# WHAT THE EXERCISE ASKS:
Your task is to count the lines of the records that contain "FileFunction". Answer with the number and nothing else.

Electronics source listings:

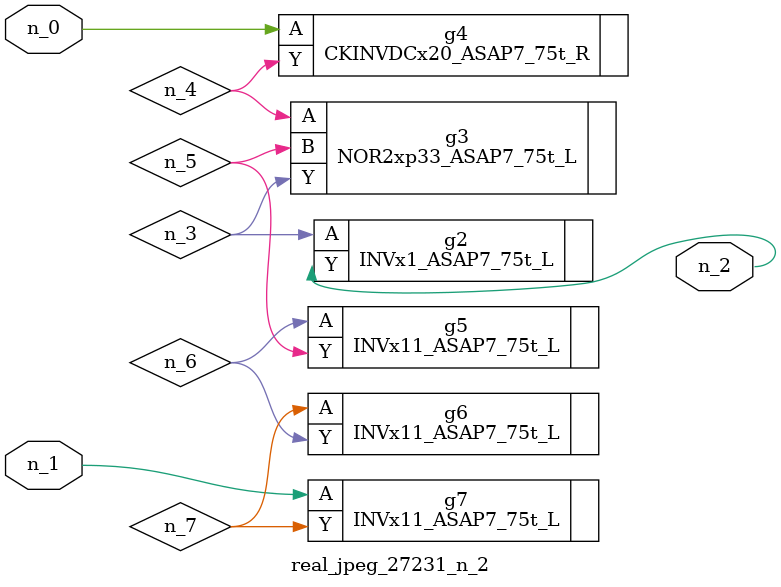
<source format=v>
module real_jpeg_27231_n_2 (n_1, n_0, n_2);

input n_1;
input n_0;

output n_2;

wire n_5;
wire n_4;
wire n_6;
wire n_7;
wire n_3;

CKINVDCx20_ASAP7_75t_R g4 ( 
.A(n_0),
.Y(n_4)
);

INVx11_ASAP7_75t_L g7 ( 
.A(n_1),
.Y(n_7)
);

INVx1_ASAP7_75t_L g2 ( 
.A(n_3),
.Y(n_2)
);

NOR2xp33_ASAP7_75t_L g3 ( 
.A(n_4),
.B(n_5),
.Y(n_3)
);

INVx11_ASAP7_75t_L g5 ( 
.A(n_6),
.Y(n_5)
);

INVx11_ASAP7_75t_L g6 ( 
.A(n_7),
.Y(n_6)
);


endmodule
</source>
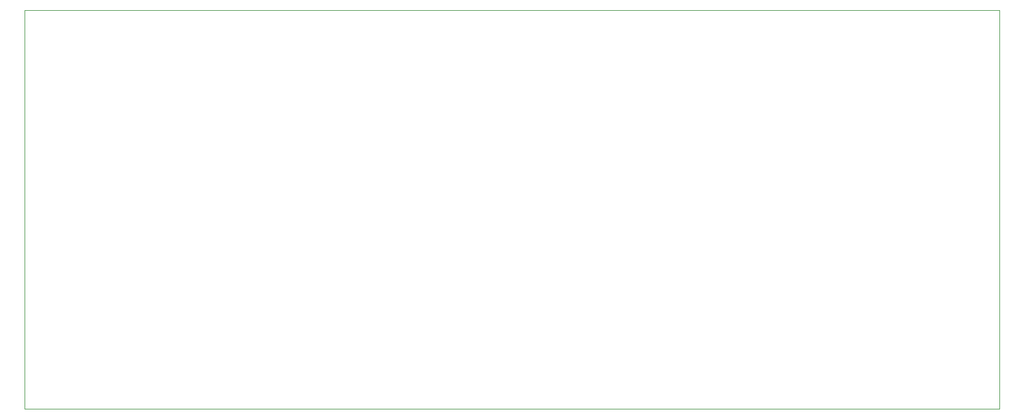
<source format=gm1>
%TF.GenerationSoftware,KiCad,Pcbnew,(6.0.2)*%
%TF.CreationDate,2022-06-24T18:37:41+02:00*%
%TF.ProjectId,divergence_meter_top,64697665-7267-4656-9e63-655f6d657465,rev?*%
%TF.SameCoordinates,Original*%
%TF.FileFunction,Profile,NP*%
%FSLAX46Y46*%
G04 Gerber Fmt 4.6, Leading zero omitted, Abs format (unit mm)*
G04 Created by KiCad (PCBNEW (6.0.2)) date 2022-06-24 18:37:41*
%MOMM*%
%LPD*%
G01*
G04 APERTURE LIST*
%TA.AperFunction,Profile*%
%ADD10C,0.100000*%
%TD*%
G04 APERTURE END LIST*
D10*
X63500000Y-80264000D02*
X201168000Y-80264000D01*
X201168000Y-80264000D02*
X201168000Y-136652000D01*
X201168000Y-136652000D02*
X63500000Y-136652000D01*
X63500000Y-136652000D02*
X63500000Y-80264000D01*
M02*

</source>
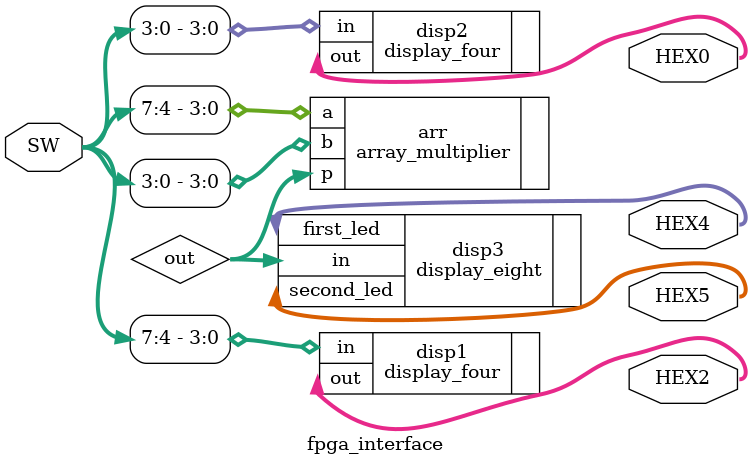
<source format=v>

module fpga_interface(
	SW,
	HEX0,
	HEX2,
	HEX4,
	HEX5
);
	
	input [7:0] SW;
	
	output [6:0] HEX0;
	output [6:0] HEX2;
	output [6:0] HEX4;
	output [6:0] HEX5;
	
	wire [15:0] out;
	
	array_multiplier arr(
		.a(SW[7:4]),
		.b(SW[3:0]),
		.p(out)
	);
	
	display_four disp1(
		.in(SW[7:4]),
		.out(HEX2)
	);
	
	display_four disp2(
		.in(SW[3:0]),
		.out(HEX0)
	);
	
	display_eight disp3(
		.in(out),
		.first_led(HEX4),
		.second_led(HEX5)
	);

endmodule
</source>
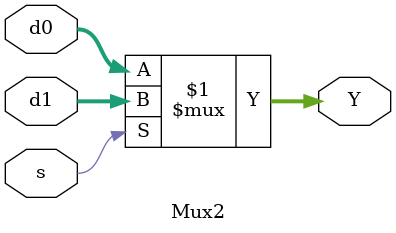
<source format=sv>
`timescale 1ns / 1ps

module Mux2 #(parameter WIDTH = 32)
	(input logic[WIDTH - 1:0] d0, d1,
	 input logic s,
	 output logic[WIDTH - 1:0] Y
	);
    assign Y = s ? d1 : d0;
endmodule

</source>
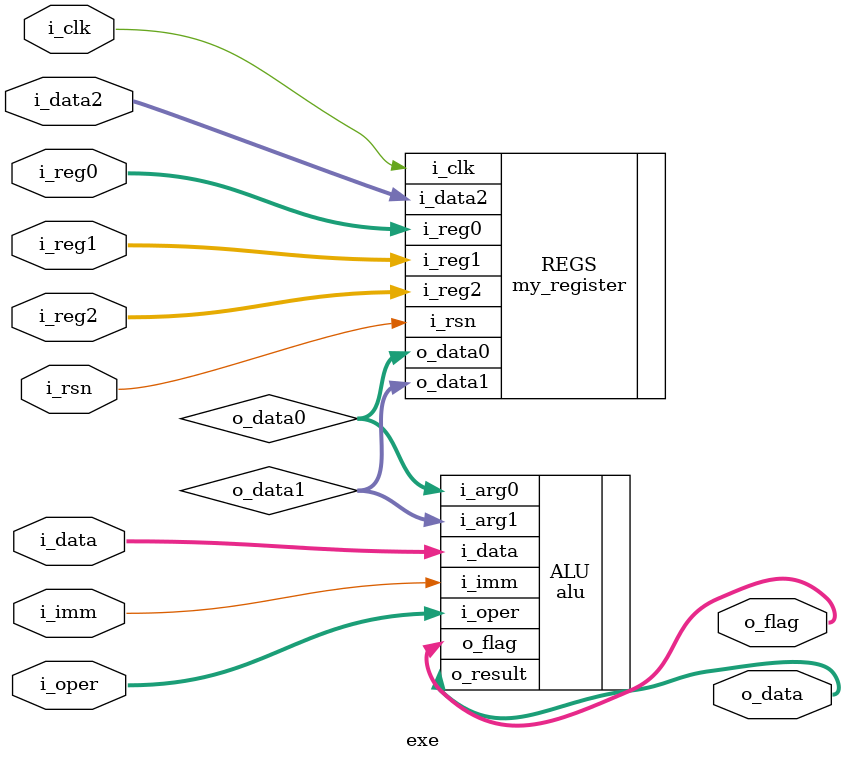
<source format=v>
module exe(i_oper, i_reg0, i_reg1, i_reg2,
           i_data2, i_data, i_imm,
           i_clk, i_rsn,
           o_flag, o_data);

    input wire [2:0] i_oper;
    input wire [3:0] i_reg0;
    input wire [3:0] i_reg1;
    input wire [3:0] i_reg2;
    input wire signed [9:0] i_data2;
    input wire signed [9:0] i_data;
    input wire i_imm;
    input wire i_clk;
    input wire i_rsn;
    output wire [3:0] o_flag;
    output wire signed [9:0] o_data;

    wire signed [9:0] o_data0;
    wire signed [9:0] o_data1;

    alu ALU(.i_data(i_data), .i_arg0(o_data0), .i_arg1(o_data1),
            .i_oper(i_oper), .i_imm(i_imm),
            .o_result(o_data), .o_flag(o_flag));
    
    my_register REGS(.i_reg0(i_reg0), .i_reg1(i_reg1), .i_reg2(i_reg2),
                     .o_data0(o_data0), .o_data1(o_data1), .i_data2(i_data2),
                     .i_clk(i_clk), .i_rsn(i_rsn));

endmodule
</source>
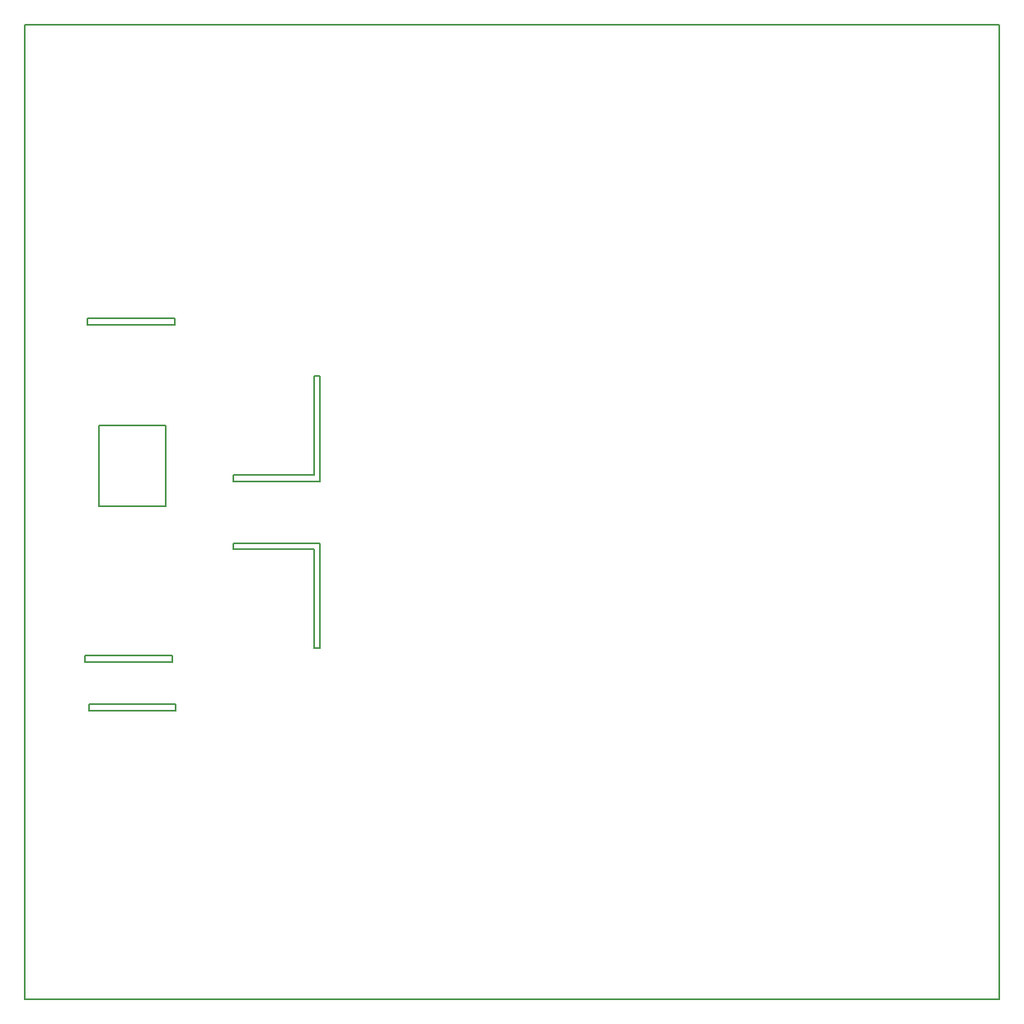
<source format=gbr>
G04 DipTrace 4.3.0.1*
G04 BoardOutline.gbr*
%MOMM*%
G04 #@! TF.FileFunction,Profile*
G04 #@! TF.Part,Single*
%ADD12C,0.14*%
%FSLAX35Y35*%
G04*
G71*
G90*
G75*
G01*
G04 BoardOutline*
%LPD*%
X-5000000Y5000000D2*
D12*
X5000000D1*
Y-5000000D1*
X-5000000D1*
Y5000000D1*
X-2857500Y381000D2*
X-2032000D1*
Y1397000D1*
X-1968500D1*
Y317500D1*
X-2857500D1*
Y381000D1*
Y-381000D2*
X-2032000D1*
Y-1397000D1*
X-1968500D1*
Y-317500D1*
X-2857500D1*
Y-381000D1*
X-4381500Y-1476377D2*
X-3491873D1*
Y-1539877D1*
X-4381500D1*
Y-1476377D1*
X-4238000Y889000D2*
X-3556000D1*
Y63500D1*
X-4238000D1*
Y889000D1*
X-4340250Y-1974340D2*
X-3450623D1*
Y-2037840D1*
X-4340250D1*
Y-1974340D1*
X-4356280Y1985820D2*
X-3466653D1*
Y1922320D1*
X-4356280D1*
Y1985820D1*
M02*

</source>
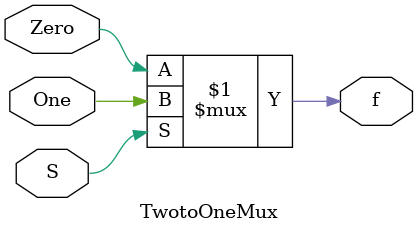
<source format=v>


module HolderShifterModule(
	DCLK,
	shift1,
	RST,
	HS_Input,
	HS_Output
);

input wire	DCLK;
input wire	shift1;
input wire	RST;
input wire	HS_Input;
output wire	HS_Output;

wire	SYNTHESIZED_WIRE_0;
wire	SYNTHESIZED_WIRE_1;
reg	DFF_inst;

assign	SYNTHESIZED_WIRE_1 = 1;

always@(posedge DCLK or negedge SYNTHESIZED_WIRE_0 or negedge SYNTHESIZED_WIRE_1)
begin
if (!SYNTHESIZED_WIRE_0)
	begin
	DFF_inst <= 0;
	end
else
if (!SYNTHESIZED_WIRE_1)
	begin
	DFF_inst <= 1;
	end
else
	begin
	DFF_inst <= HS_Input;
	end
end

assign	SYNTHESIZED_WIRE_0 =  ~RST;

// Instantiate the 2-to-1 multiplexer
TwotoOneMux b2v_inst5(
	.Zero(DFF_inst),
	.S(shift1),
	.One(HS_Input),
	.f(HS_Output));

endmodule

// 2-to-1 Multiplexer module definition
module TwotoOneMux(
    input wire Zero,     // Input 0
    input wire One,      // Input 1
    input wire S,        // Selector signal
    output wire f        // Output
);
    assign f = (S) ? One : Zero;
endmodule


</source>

# OUTPUT FOR THIS EXERCISE:
2